(Records to use Opens)

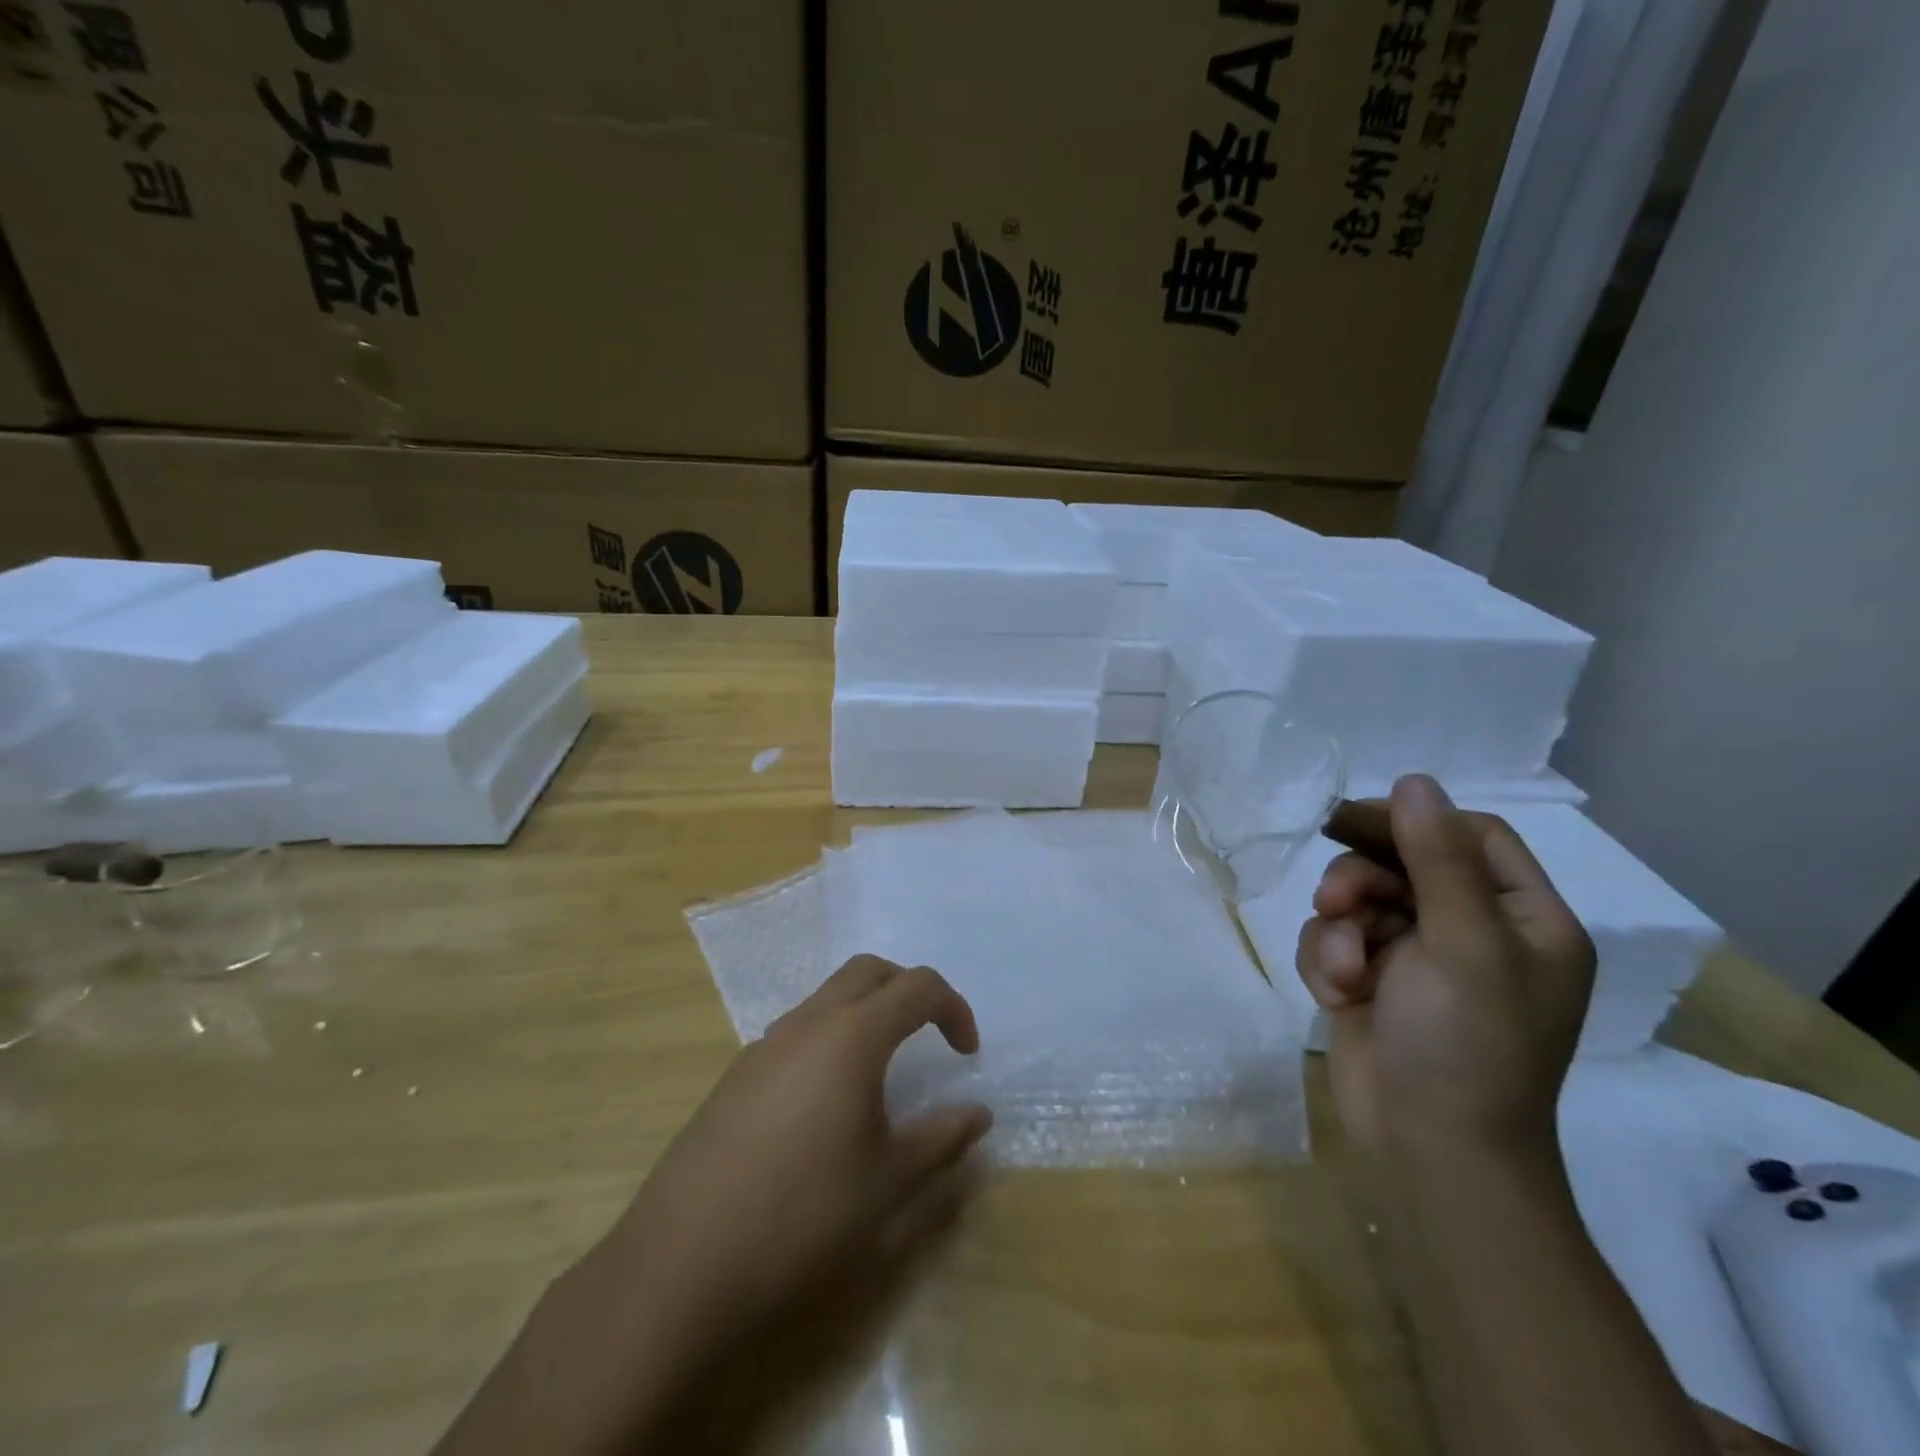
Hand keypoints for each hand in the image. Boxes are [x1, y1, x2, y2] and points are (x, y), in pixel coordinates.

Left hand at [602, 956, 991, 1365]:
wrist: (683, 1263)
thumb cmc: (802, 1216)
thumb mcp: (889, 1183)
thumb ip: (941, 1138)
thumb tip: (978, 1113)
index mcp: (852, 1036)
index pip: (917, 987)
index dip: (953, 1008)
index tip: (967, 1053)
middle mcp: (808, 1023)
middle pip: (868, 972)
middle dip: (908, 990)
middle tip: (929, 1035)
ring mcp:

(Records to use Closes)

About this task: Output the records exactly, pictures excluded.

Expected answer:
Hand keypoints for each hand in the image. Boxes are [x1, y1, x2, y2] and points are (x, y), in pixel coordinates.

Left hand at [602, 956, 991, 1365]:
wrist: (683, 1263)
thumb cmc: (802, 1216)
thumb mcp: (889, 1183)
thumb ip: (941, 1138)
thumb tip: (978, 1113)
index mcp: (852, 1036)
index pip: (917, 987)
index dip: (953, 1008)
index tip: (967, 1053)
middle mcp: (808, 1023)
middle pip: (868, 972)
middle dip: (908, 990)
middle tip: (929, 1035)
ring mcp:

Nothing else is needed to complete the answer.